JPPF, java, parallel computing, distributed computing, grid computing, parallel, distributed, cluster, grid, cloud, open source, android, .net
JPPF, java, parallel computing, distributed computing, grid computing, parallel, distributed, cluster, grid, cloud, open source, android, .net
JPPF

The open source
grid computing
solution

 Home   About   Features   Download   Documentation   On Github   Forums 

Driver and node JVM health monitoring MBean

From JPPF 6.2 Documentation

Jump to: navigation, search

Contents

Main Page > Management and monitoring > Health monitoring


The JPPF management APIs provide some basic abilties to monitor the JVM of remote nodes and drivers in a Grid.

These capabilities include:

  • memory usage (heap and non-heap)
  • CPU load
  • count of live threads and deadlock detection
  • triggering remote thread dumps and displaying them locally
  • triggering remote garbage collections
  • triggering remote heap dumps
  • customizable health and diagnostic indicators


These features are available via the built-in MBean interface DiagnosticsMBean, defined as follows:

public interface DiagnosticsMBean {
  // The name of this MBean in a driver
  String MBEAN_NAME_DRIVER = "org.jppf:name=diagnostics,type=driver";
  // The name of this MBean in a node
  String MBEAN_NAME_NODE = "org.jppf:name=diagnostics,type=node";
  
  // Get the memory usage info for the whole JVM
  MemoryInformation memoryInformation() throws Exception;
  // Perform a garbage collection, equivalent to System.gc()
  void gc() throws Exception;
  // Get a full thread dump, including detection of deadlocks
  ThreadDump threadDump() throws Exception;
  // Determine whether a deadlock is detected in the JVM
  Boolean hasDeadlock() throws Exception;
  // Get a summarized snapshot of the JVM health
  HealthSnapshot healthSnapshot() throws Exception;
  // Trigger a heap dump of the JVM
  String heapDump() throws Exception;
  // Get an approximation of the current CPU load
  Double cpuLoad();
}

Example usage:

// connect to the driver's JMX server
JMXDriverConnectionWrapper driver = new JMXDriverConnectionWrapper(driverHost, driverPort);
driver.connectAndWait(5000L);
// obtain a proxy to the diagnostics MBean
DiagnosticsMBean diagnosticsMBean = driver.getDiagnosticsProxy();
// get a thread dump of the remote JVM
ThreadDump threadDump = diagnosticsMBean.threadDump();
// format the thread dump as easily readable text
String s = TextThreadDumpWriter.printToString(tdump, "driver thread dump");
System.out.println(s);

The MBean interface is exactly the same for nodes and drivers, only the MBean name varies.

1 Memory usage

A detailed memory usage can be obtained by calling the method DiagnosticsMBean.memoryInformation(). This method returns an instance of MemoryInformation, defined as follows:

public class MemoryInformation implements Serializable {
  // Get the heap memory usage
  public MemoryUsageInformation getHeapMemoryUsage()

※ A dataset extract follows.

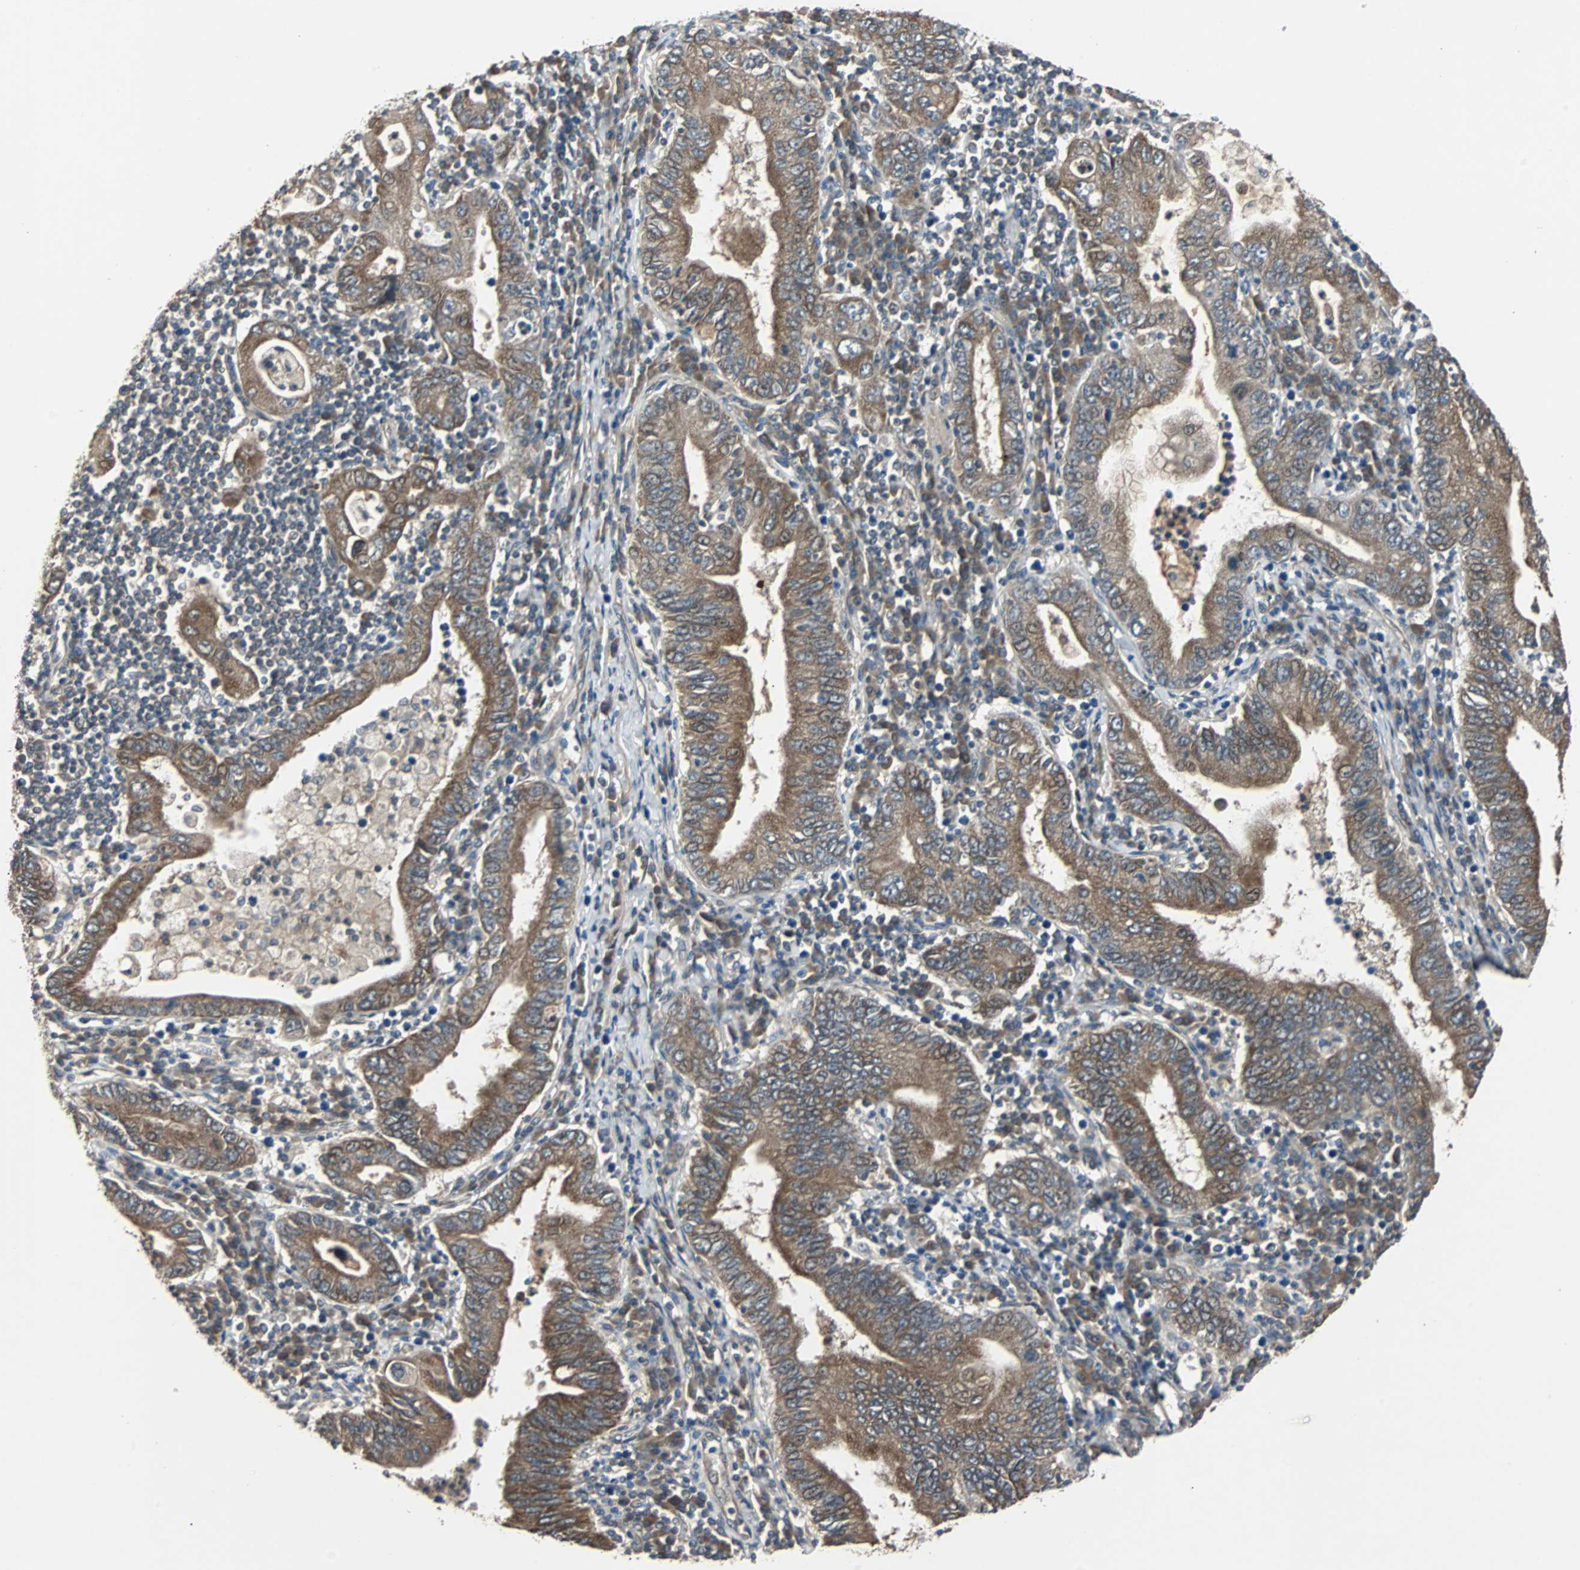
{"staining": {"intensity": "moderate", "quantity": ">75%", "location": "cytoplasmic/membranous"}, "tissue": "stomach cancer", "cell_type": "Tumor cells", "image_type": "cancer", "snomed": [{"axis": "morphology", "description": "Normal tissue, NOS"}, {"axis": "morphology", "description": "Adenocarcinoma, NOS"}, {"axis": "topography", "description": "Esophagus"}, {"axis": "topography", "description": "Stomach, upper"}, {"axis": "topography", "description": "Peripheral nerve tissue"}], "caption": "The immunohistochemical stain highlights moderate cytoplasmic/membranous staining in tumor cells of stomach adenocarcinoma tissue.", "gene": "ARF1", "patient": {"sex": "male", "age": 62}}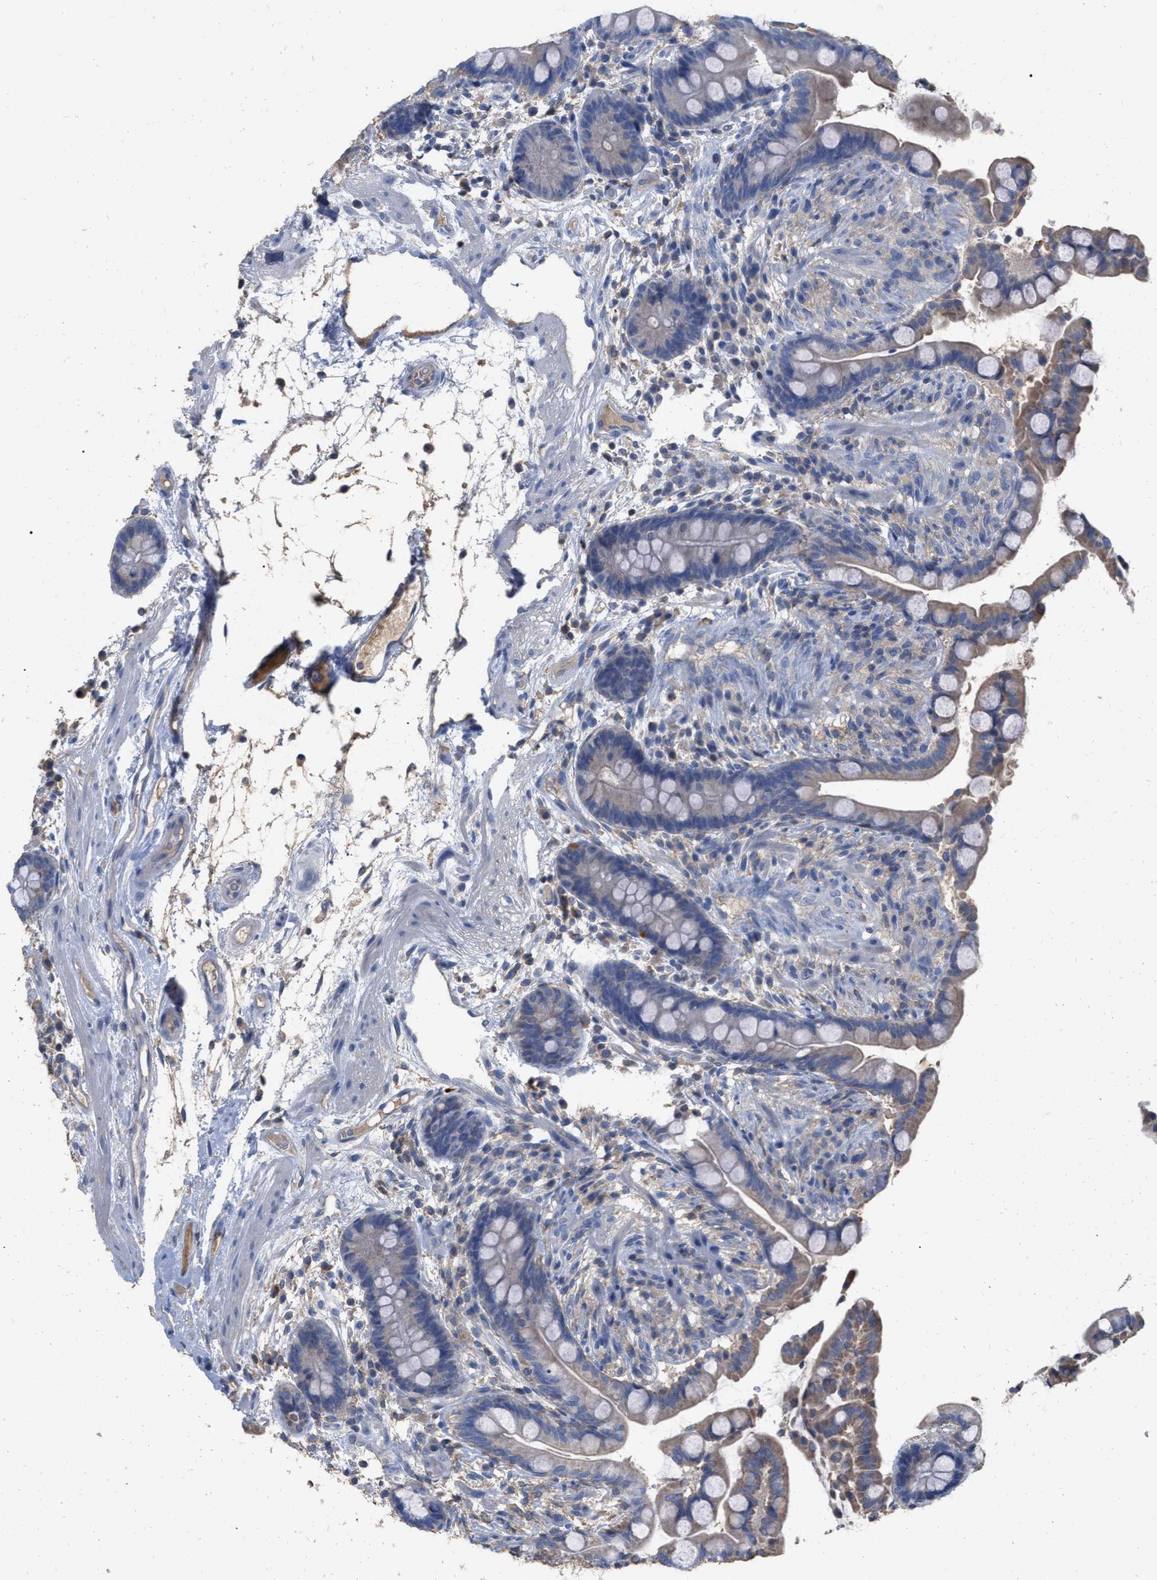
{"staining": {"intensity": "weak", "quantity": "25%-75%", "location": "cytoplasmic/membranous"}, "tissue": "colon", "cell_type": "Endothelial cells", "image_type": "normal", "snomed": [{"axis": "morphology", "description": "Normal tissue, NOS"}, {"axis": "topography", "description": "Colon"}], "caption": "Protein staining shows weak cytoplasmic/membranous positivity in about 25%-75% of endothelial cells in unremarkable colon.", "gene": "GPR179", "patient": {"sex": "male", "age": 73}}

  // Get the non-heap memory usage
  public MemoryUsageInformation getNonHeapMemoryUsage()
}

Both heap and non-heap usage are provided as instances of the class MemoryUsageInformation:

public class MemoryUsageInformation implements Serializable {
  // Get the initial memory size
  public long getInit()

  // Get the current memory size
  public long getCommitted()

  // Get the used memory size
  public long getUsed()

  // Get the maximum memory size
  public long getMax()

  // Return the ratio of used memory over max available memory
  public double getUsedRatio()
}

2 Thread dumps

You can trigger and obtain a full thread dump of the remote JVM by calling DiagnosticsMBean.threadDump(). This method returns an instance of ThreadDump. Please see the Javadoc for full details of this class.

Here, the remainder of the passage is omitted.